JOB:
Look through the data below and extract, unchanged, the lines from the one that contains "focal_35mm: 36" to the one that contains "f_number: 4.5", both included.

SOURCE INFORMATION:
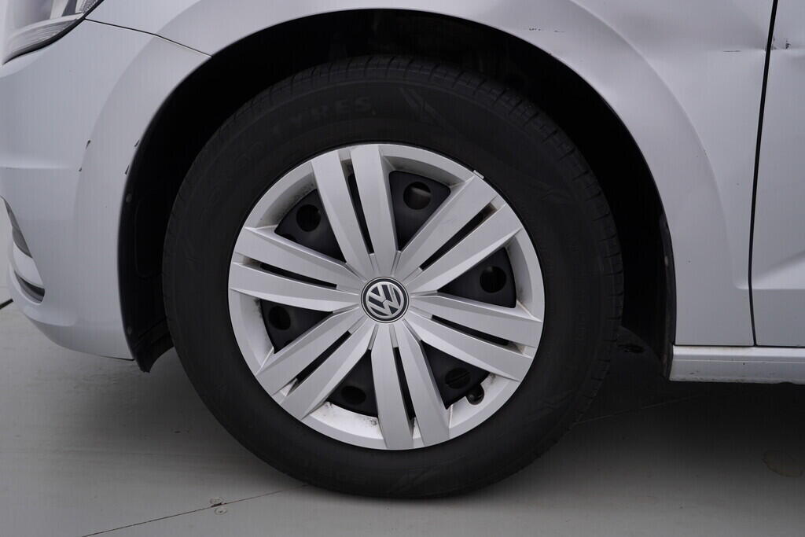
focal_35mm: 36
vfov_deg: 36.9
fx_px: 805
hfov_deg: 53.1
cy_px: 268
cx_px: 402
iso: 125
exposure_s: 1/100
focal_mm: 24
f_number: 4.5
* * *
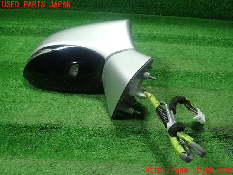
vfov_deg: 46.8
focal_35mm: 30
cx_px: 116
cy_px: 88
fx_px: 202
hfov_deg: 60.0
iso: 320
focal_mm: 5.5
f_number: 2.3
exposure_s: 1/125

THE COMPLETED TASK:
focal_35mm: 36
vfov_deg: 36.9
fx_px: 805
hfov_deg: 53.1
cy_px: 268
cx_px: 402
iso: 125
exposure_s: 1/100
focal_mm: 24
f_number: 4.5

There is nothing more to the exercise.